Task brief:
Write out the lines below word for word, starting at the line that contains "Write the alphaTex for this tab." and ending at the line that contains "3.5.16 0.6.16 0.6.16 |", both of those lines included.

=== Data in this exercise ===

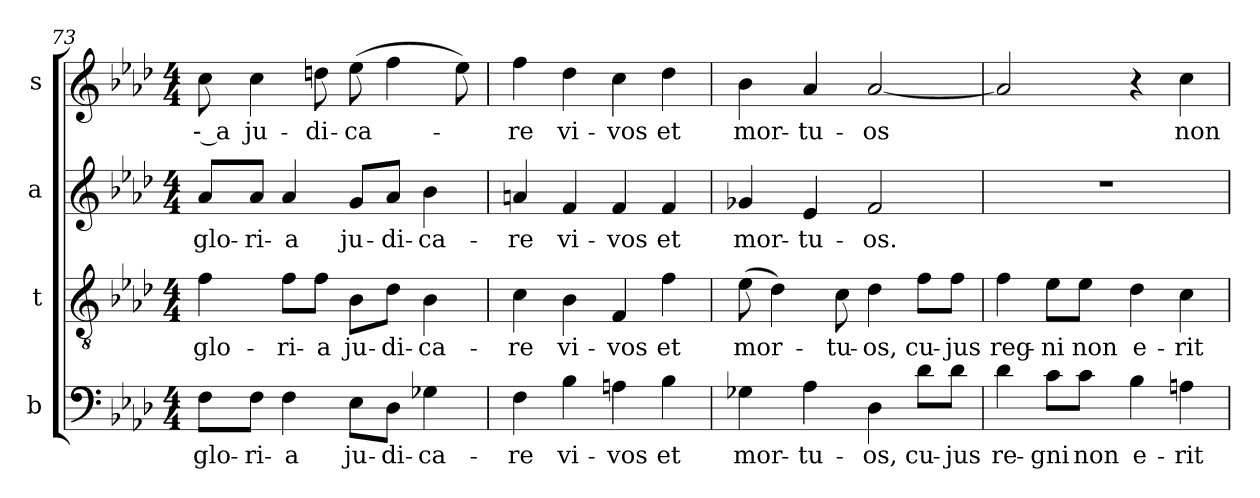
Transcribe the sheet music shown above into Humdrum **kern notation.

===
=== Data in this exercise ===

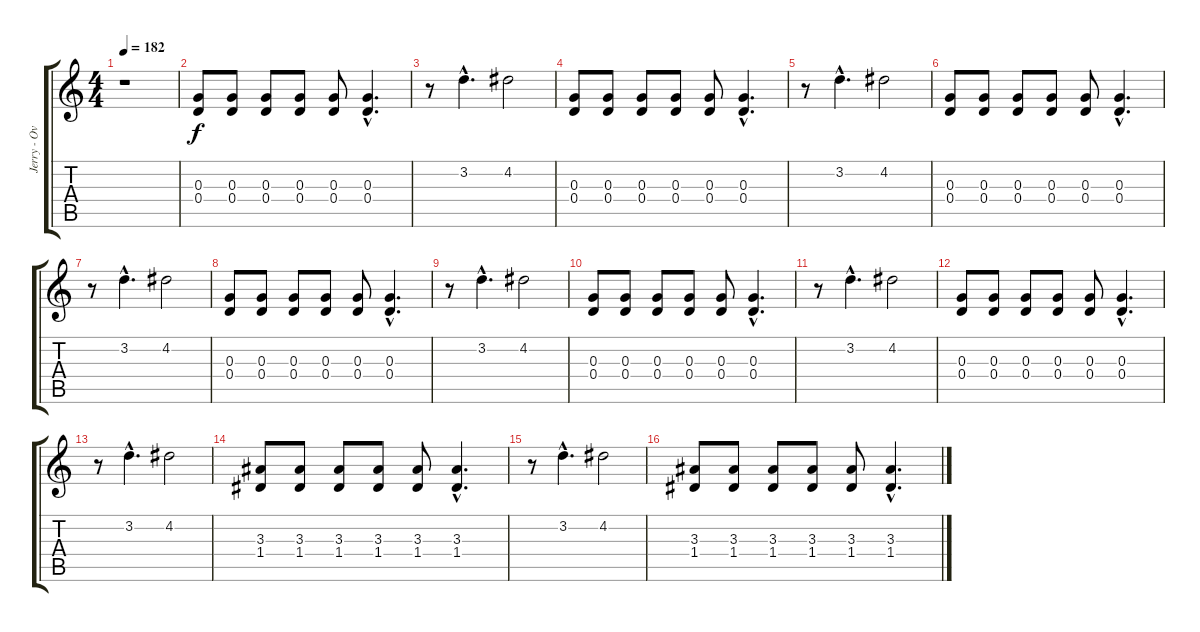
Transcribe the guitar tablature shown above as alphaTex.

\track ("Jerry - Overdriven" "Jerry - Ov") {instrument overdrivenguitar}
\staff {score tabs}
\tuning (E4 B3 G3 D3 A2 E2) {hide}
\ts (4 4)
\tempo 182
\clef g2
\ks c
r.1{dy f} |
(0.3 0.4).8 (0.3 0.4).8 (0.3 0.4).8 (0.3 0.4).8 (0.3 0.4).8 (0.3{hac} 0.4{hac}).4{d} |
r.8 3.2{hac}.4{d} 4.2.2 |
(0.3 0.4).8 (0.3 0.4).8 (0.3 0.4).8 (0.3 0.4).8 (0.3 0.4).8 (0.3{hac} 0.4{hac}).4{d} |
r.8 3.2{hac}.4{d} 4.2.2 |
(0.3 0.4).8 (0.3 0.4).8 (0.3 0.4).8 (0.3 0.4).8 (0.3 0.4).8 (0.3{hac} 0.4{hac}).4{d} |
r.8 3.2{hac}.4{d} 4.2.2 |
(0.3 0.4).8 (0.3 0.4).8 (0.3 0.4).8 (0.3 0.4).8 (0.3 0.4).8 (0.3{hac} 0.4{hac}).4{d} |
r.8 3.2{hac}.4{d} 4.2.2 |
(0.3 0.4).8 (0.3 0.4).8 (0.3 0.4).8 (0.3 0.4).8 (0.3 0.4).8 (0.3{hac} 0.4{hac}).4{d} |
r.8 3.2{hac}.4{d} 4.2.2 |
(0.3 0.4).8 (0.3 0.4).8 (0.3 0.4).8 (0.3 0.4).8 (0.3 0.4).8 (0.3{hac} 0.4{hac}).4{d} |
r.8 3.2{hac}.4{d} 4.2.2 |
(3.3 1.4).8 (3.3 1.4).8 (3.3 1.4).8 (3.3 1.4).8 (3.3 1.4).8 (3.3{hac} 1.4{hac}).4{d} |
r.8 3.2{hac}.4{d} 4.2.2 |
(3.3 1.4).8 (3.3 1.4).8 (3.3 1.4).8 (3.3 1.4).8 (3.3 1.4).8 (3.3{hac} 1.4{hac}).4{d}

===
=== Data in this exercise ===

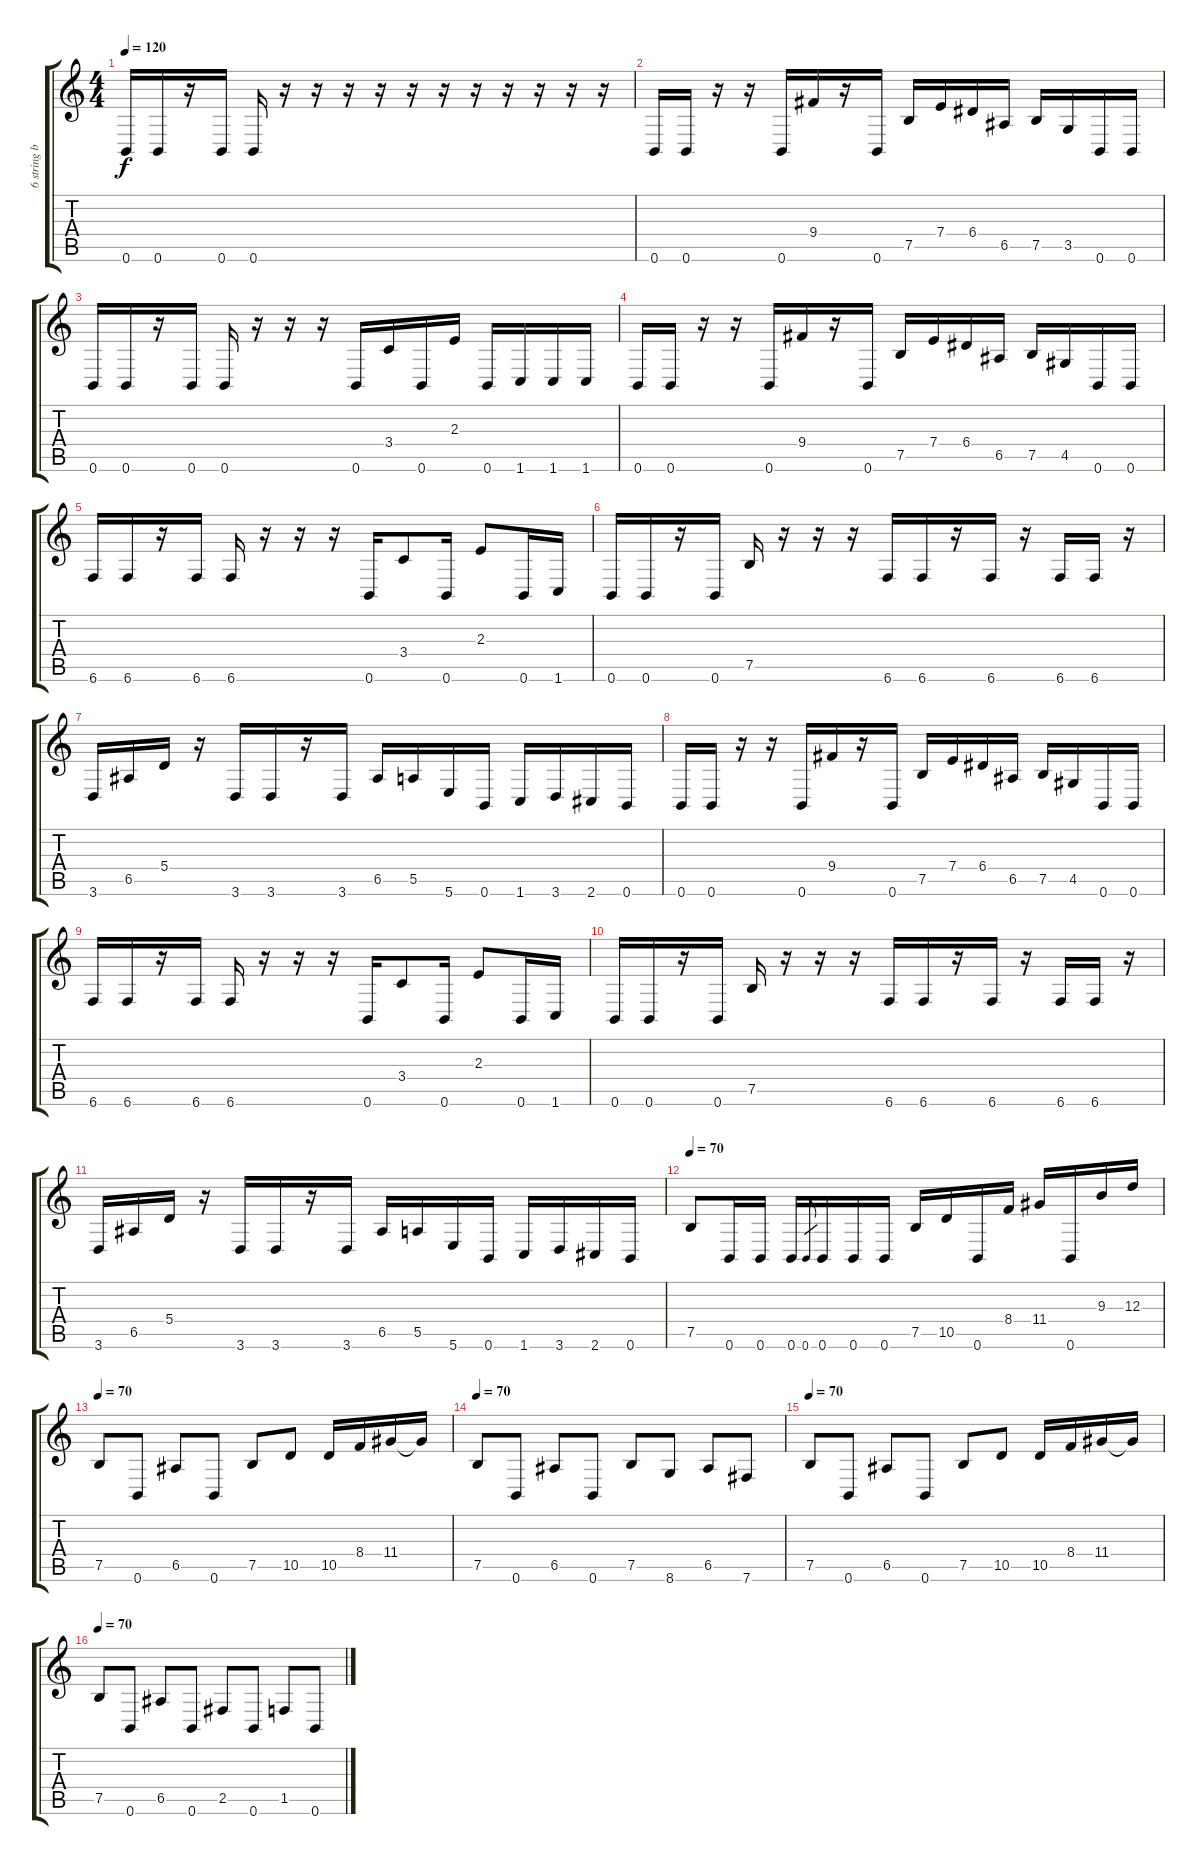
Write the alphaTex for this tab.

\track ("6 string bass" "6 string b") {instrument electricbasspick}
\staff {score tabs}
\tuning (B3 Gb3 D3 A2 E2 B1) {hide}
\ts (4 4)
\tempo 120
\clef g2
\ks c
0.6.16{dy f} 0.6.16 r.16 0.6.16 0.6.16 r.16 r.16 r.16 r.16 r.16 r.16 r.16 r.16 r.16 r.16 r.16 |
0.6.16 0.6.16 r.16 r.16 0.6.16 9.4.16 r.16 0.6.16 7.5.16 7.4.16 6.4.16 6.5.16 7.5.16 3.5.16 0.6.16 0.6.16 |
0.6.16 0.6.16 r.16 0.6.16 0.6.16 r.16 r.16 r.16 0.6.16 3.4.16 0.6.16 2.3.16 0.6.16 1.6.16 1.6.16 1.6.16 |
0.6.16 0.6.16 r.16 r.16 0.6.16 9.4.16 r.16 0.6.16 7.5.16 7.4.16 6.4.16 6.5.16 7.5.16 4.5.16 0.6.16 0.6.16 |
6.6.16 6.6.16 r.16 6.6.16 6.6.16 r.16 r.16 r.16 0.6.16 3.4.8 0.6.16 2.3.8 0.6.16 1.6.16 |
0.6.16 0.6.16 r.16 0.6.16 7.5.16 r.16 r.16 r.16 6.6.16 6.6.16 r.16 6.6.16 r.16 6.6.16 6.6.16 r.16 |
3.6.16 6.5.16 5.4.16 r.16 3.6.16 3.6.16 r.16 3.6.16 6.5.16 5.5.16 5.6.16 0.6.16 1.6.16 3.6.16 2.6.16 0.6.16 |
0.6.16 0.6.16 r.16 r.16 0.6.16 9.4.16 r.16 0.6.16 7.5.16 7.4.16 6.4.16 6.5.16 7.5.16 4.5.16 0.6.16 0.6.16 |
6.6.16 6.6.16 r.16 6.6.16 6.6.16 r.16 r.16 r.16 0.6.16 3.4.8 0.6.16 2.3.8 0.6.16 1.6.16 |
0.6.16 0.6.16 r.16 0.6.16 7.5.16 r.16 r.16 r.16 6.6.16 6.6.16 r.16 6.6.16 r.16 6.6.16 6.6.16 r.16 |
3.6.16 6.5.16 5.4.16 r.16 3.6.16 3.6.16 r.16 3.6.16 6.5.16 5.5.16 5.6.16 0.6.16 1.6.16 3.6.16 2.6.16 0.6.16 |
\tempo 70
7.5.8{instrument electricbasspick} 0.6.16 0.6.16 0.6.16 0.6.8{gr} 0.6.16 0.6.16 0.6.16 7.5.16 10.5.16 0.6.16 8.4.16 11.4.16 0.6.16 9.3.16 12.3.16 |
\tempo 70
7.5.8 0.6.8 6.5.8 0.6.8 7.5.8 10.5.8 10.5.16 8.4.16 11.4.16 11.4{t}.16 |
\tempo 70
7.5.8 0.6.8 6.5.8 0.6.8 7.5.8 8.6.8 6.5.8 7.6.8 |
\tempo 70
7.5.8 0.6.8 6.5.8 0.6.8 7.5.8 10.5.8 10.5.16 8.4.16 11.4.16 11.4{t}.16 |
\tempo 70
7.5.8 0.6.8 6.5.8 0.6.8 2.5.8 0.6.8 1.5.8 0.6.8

===

Written response:
Write the alphaTex for this tab.

\track ("6 string bass" "6 string b") {instrument electricbasspick}
\staff {score tabs}
\tuning (B3 Gb3 D3 A2 E2 B1) {hide}
\ts (4 4)
\tempo 120
\clef g2
\ks c
0.6.16{dy f} 0.6.16 r.16 0.6.16 0.6.16 r.16 r.16 r.16 r.16 r.16 r.16 r.16 r.16 r.16 r.16 r.16 |
0.6.16 0.6.16 r.16 r.16 0.6.16 9.4.16 r.16 0.6.16 7.5.16 7.4.16 6.4.16 6.5.16 7.5.16 3.5.16 0.6.16 0.6.16 |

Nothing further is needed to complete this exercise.